Short-duration blinatumomab for residual disease eradication as a bridge to transplant in B-ALL: Pediatric and adult outcomes in a resource-limited context Free

Background Blinatumomab is considered a standard of care for patients with B-cell acute lymphoblastic leukemia (B-ALL) and measurable residual disease (MRD); however, the ideal treatment dose for MRD is unknown. Preliminary data suggest that short courses of blinatumomab may be effective in lower disease burden states. At our institution, parallel trials have been implemented using short courses of blinatumomab in pediatric and adult patients with B-ALL in complete response (CR) and with detectable MRD who are candidates for hematopoietic cell transplantation (HCT).

Objective: To describe the efficacy and safety of a single short course of blinatumomab as a bridge to HCT.

Patients and Methods Adult and pediatric patients with CD19+ B-ALL, ≤5% blasts and an available donor for HCT were included. In adults, blinatumomab was administered at a fixed dose of 175 ug for 7 days in an in-patient setting (NCT06886074); for children, the dose was 5 ug/m²/day for 4-7 days, with a ramp-up to 15 ug/m²/day for up to 21 days as outpatients. Disease assessment was performed after 1 cycle and HCT was intended to be performed after at least 2 weeks after finishing blinatumomab in responders using matched or haploidentical sibling donors and peripheral blood stem cells. Conditioning for children was melphalan-based plus 2 Gy total body irradiation (TBI) in haploidentical grafts; for adults 12 Gy total marrow and lymphoid irradiation (TMLI) (NCT06209190). Graft-versus-host disease (GVHD) prophylaxis was post-transplant cyclophosphamide, tacrolimus and mycophenolate. The co-primary outcomes were MRD negativity by next-generation flow cytometry, defined as ≤.001% after blinatumomab and the achievement of transplantation. Secondary outcomes included the frequency of adverse events, overall survival (OS) and relapse-free survival (RFS).

Results Twenty patients were included, 19 Ph-negative ALL, with a median age of 10 years (0.8–59 years), n=8 were ≥18 years, and 65% were men. The average number of prior treatment lines was 3 (2–5), 35% were primary refractory, and 65% had relapsed at least once. Ninety percent (n=18) achieved negative and undetectable MRDx10^-5after a single reduced course of blinatumomab (100% in adults; 83.3% in children) and proceeded to successful HCT. N=2 did not achieve MRD negativity and could not achieve HCT. CRS occurred in 35% (all grade 1), ICANS in 15% (n=2 grade 1, n=1 grade 3). No pre-HCT mortality events occurred nor other grade≥3 adverse events. Sixteen patients received haploidentical grafts and 2 matched sibling grafts. All patients who received HCT remained MRD-negative after day 60. Following HCT n=10 (50%) had acute GVHD, n=1 grade 3, the rest were grades 1-2. (42%) 1 was severe (7%).

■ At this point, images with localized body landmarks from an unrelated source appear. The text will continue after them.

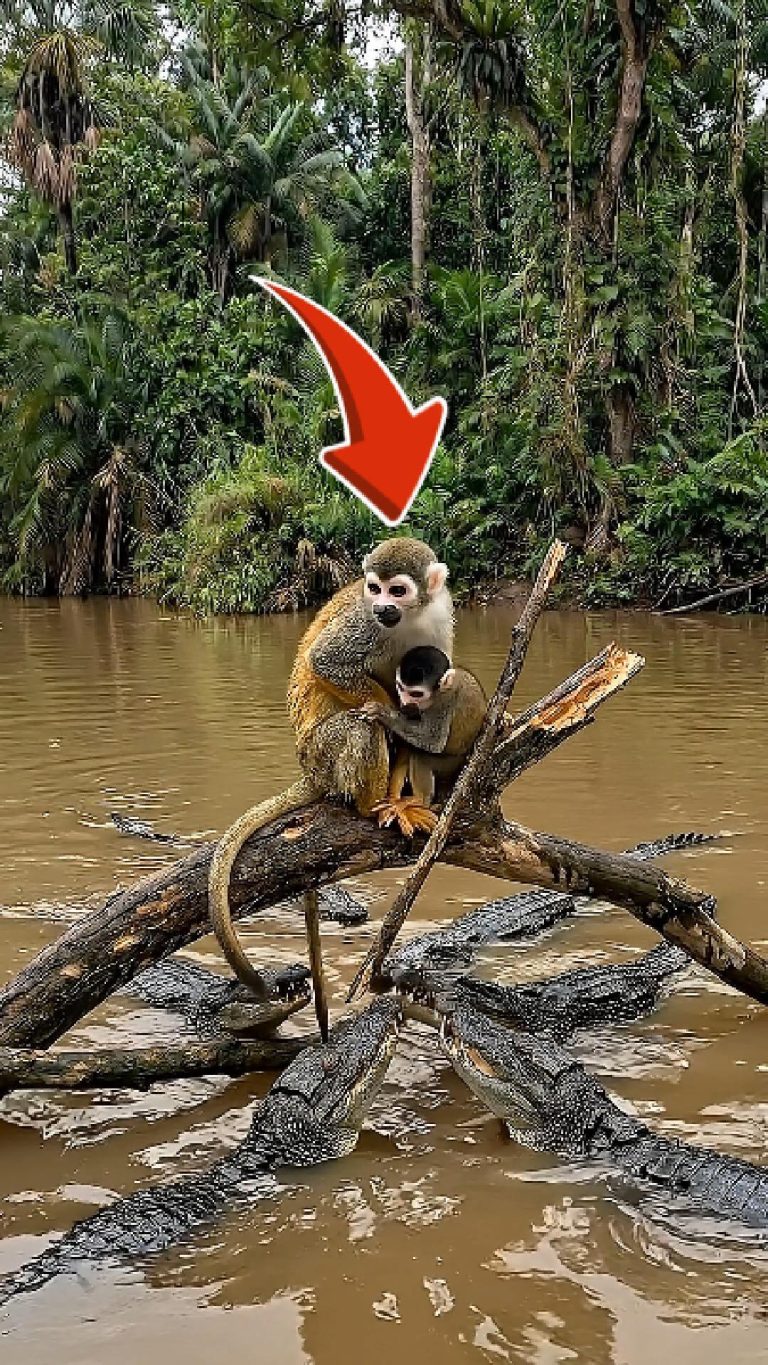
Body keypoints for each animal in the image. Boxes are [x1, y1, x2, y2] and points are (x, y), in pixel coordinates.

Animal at [208, 538, 454, 1011]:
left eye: (397, 591)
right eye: (374, 588)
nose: (381, 607)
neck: (410, 619)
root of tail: (310, 769)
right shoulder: (363, 622)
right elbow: (326, 661)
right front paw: (390, 711)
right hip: (322, 754)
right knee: (360, 727)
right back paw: (373, 804)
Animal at [361, 645, 487, 837]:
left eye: (416, 693)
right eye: (401, 688)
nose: (405, 702)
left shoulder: (444, 698)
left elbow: (433, 740)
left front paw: (383, 713)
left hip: (449, 765)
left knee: (421, 755)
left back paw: (419, 801)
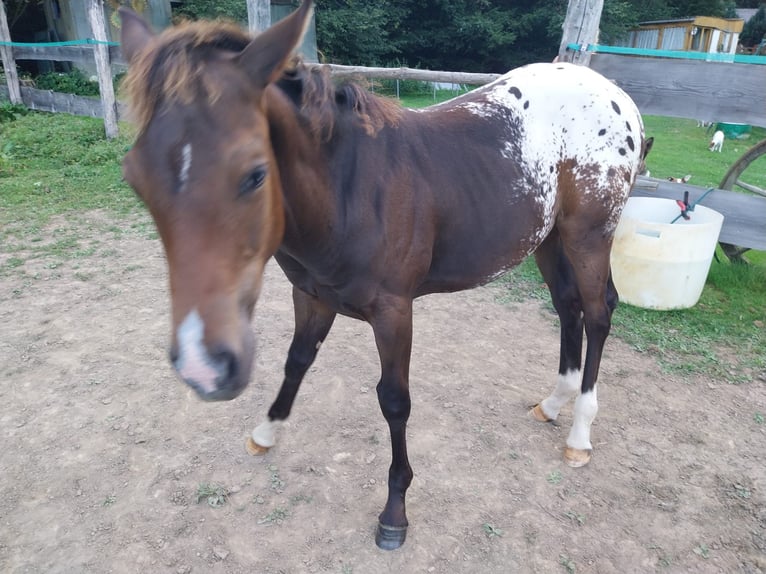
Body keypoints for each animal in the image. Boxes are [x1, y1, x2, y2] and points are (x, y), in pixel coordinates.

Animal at [118, 0, 648, 552]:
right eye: (135, 179)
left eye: (255, 174)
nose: (203, 367)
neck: (348, 187)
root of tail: (619, 99)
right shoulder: (311, 295)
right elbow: (296, 361)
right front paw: (266, 431)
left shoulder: (394, 312)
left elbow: (394, 401)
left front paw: (395, 512)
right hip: (548, 239)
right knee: (567, 307)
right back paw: (553, 402)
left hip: (588, 237)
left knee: (597, 312)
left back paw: (580, 433)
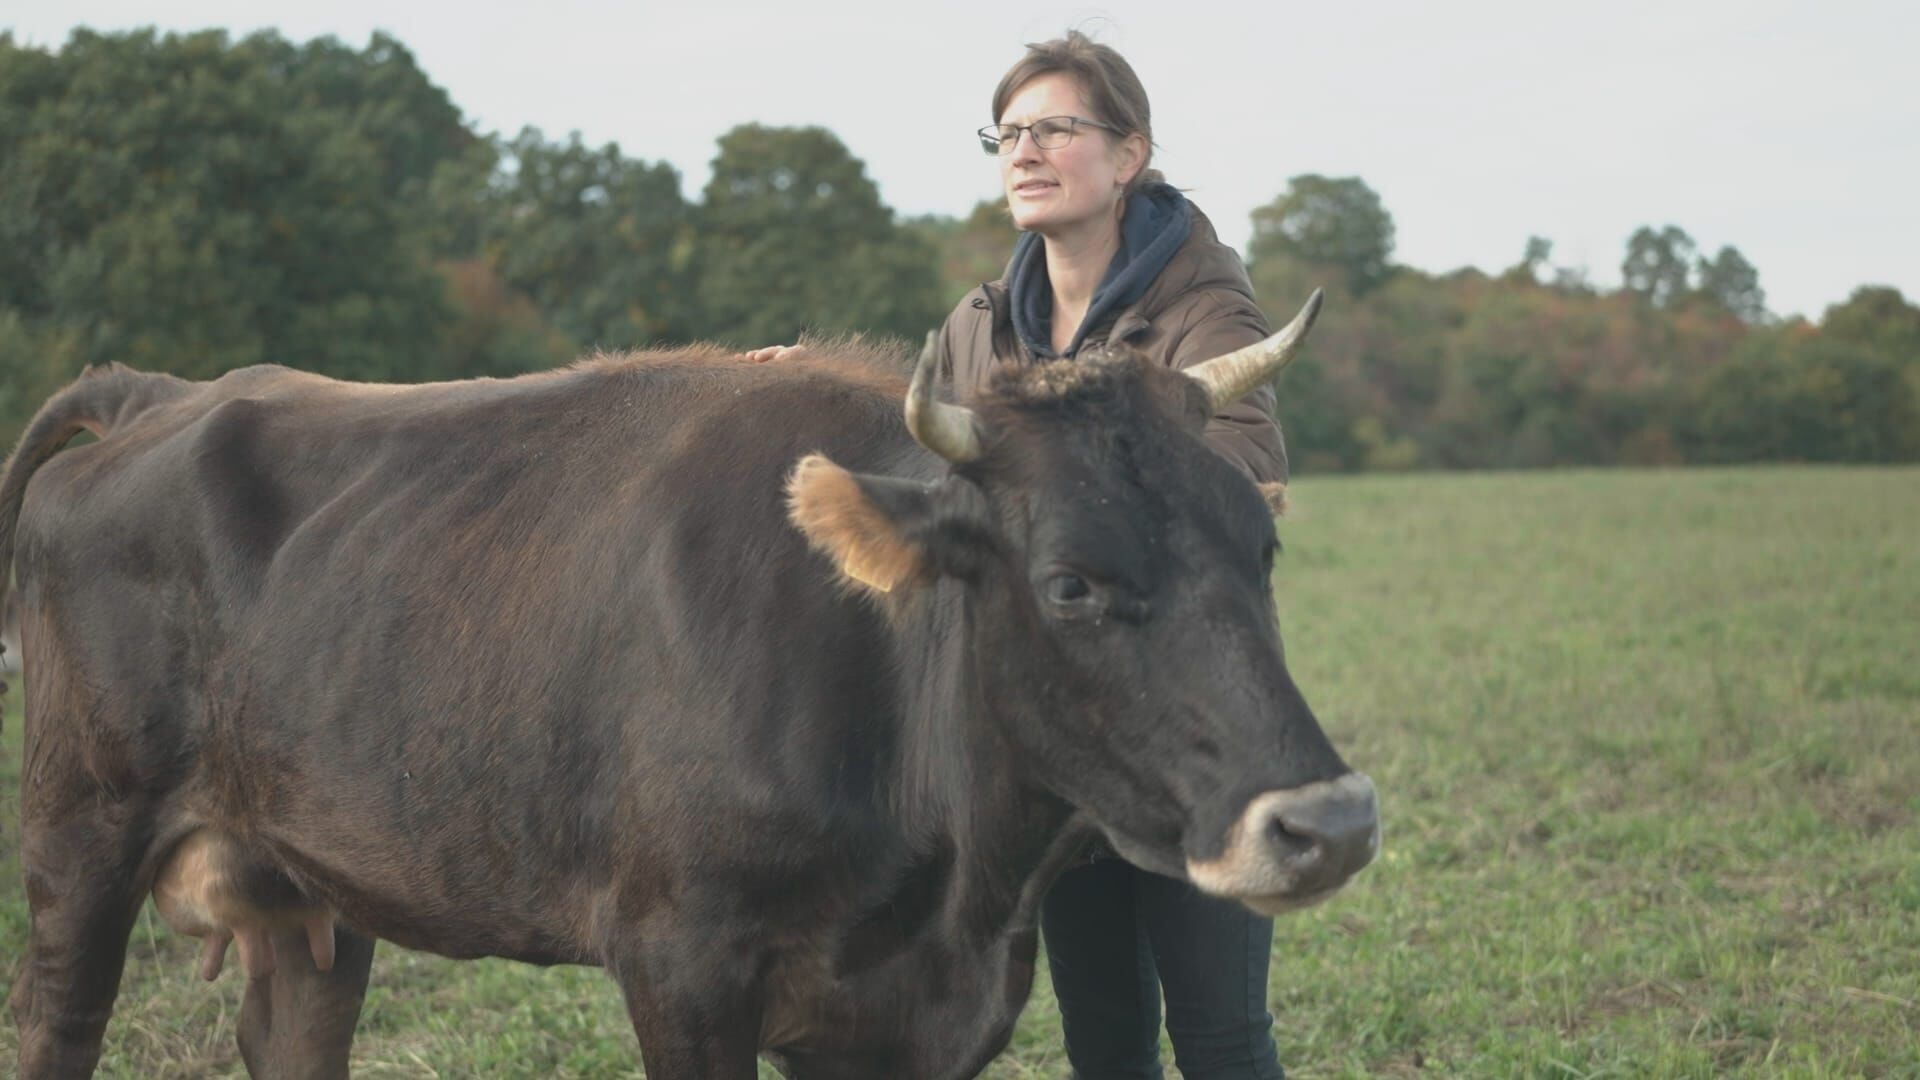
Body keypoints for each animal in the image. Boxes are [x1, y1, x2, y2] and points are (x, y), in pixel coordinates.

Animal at [3, 290, 1382, 1068]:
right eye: (1071, 584)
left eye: (1260, 544)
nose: (1328, 821)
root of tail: (172, 390)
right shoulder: (682, 962)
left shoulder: (917, 1021)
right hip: (82, 830)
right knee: (54, 1025)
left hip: (311, 875)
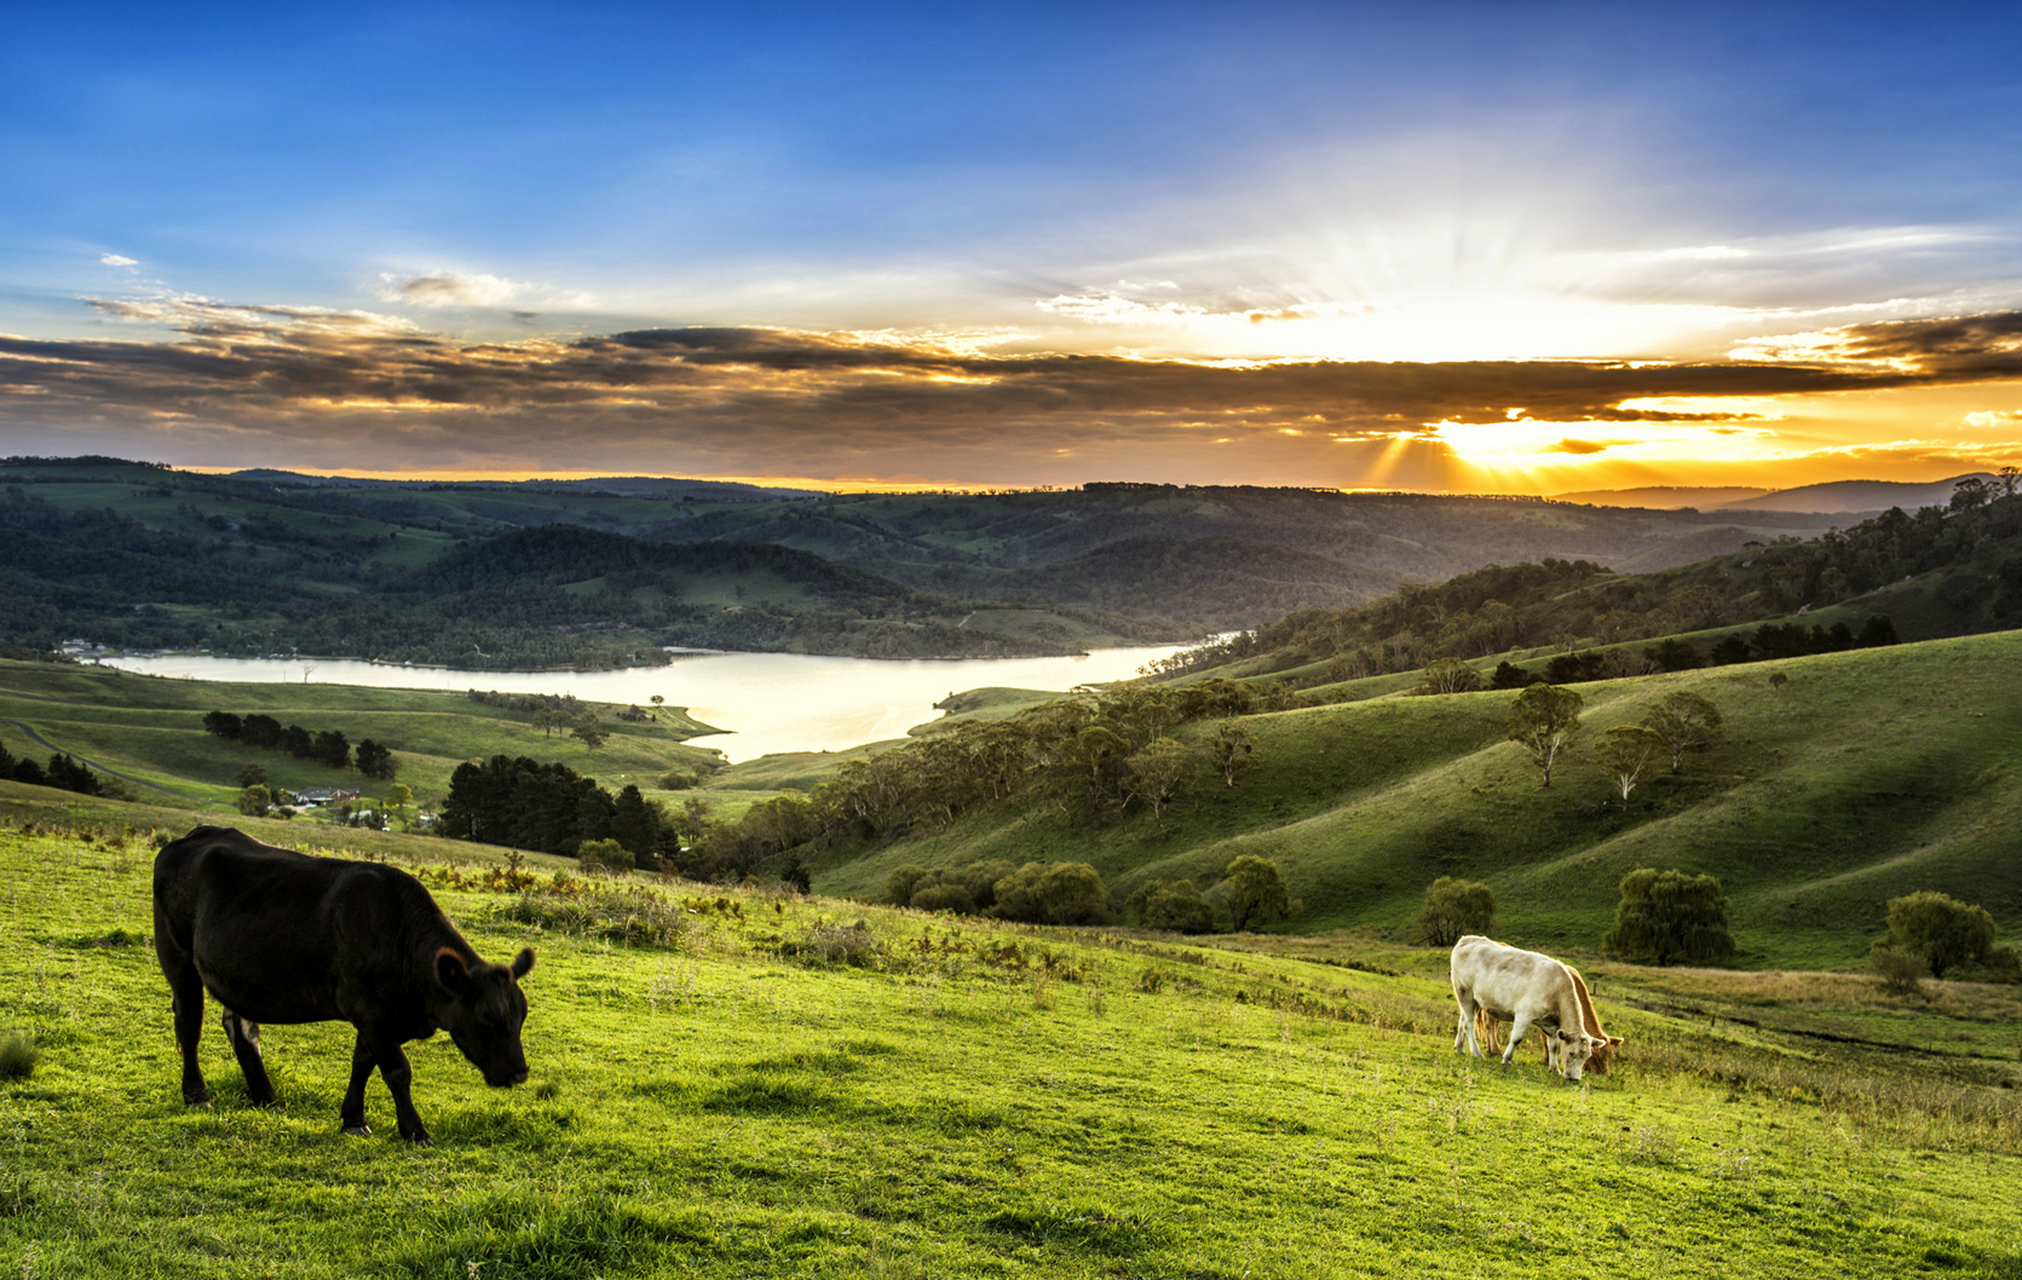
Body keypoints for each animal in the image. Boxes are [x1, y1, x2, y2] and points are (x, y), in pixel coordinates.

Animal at [153, 825, 537, 1140]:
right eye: (489, 1017)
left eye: (521, 1017)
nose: (519, 1073)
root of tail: (194, 835)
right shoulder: (370, 1009)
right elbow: (397, 1071)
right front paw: (414, 1130)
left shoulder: (375, 1016)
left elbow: (363, 1064)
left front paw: (353, 1119)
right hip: (177, 955)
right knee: (188, 1024)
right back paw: (197, 1095)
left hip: (237, 977)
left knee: (242, 1030)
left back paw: (267, 1098)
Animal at [1447, 930, 1601, 1075]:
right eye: (1571, 1053)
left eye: (1586, 1057)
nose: (1574, 1078)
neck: (1556, 987)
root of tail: (1467, 939)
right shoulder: (1524, 1014)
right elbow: (1516, 1039)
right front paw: (1506, 1059)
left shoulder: (1552, 1025)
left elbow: (1553, 1046)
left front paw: (1554, 1068)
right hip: (1464, 991)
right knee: (1469, 1024)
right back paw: (1476, 1052)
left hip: (1472, 999)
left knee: (1462, 1020)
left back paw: (1459, 1048)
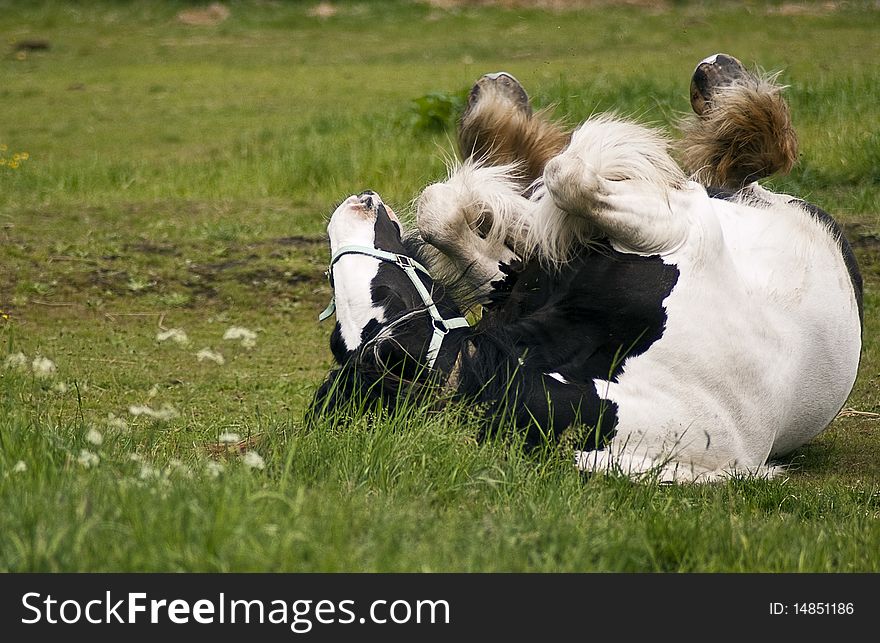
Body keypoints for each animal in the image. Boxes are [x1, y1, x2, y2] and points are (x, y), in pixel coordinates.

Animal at [312, 54, 864, 484]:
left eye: (384, 300)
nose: (356, 203)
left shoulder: (526, 280)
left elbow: (455, 210)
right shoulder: (681, 231)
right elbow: (568, 177)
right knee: (739, 164)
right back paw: (721, 81)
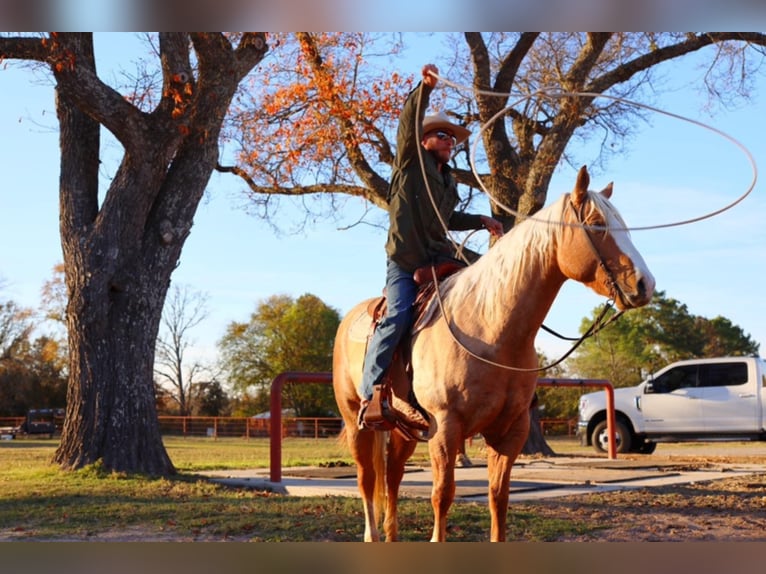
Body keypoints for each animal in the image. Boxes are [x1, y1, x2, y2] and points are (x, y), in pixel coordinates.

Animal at [332, 166, 656, 544]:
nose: (645, 284)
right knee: (367, 479)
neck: (491, 328)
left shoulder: (510, 430)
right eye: (596, 224)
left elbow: (498, 497)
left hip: (403, 428)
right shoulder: (445, 427)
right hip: (357, 421)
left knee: (393, 475)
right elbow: (442, 495)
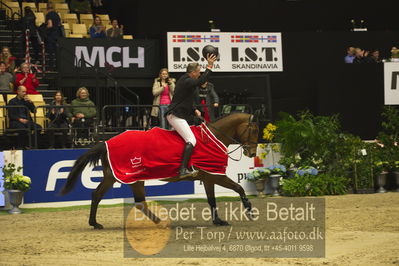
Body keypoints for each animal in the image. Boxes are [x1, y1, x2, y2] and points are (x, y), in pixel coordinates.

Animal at [58, 111, 260, 229]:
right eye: (254, 130)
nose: (251, 153)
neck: (212, 138)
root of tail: (106, 142)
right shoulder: (216, 175)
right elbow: (238, 188)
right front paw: (250, 211)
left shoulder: (209, 177)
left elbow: (212, 200)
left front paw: (218, 221)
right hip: (133, 178)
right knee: (138, 203)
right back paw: (161, 223)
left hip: (113, 177)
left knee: (98, 195)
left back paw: (95, 223)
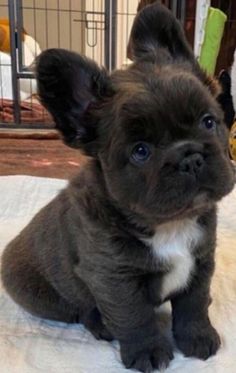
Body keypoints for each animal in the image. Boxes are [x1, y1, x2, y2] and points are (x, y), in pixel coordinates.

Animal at [0, 2, 235, 372]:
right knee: (81, 310)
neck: (169, 224)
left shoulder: (201, 261)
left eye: (209, 122)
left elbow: (194, 305)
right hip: (44, 294)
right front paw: (148, 350)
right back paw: (101, 326)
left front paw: (197, 337)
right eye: (140, 151)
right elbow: (134, 317)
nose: (190, 156)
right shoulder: (114, 279)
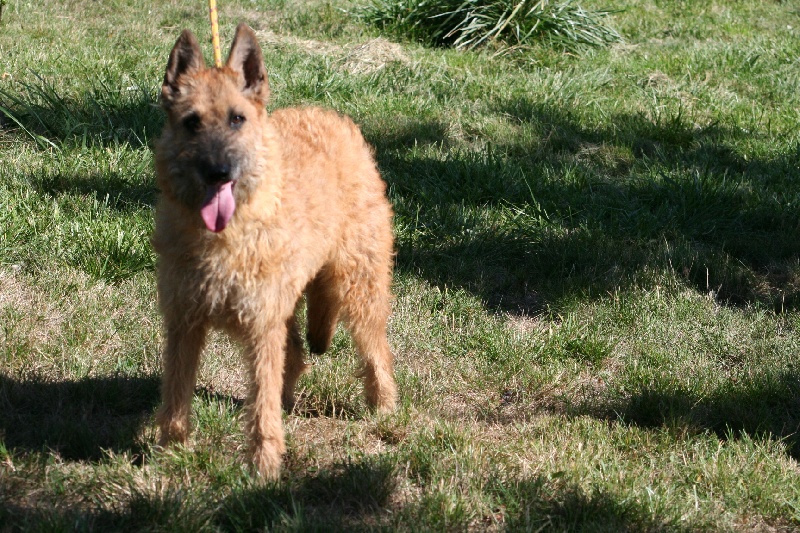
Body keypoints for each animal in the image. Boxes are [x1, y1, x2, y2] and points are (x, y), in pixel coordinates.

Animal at [152, 23, 396, 478]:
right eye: (192, 122)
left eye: (237, 119)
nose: (218, 171)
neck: (224, 237)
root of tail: (330, 116)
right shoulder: (184, 324)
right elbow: (175, 398)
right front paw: (170, 455)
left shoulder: (261, 327)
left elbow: (261, 407)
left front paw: (263, 467)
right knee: (297, 358)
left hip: (359, 289)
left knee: (376, 354)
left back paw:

After a median follow-up of 33 months, one adult patient had an isolated relapse to the iris at 10 months which later progressed to the skin, and one pediatric patient had a bone marrow relapse 4 months after HCT. OS at 24 months was 63%, median NR (95% CI 22.97-43.15), EFS at 24 months was 55%, with a median of 42 months (95% CI 4.39-79.60%). N=2 died after HCT in remission due to pneumonia and a thromboembolic event.

Conclusions A short-course of blinatumomab is effective, demonstrating that it can be an adaptable alternative in low- and middle-income countries as a bridge to HCT for R/R patients in CR with detectable MRD.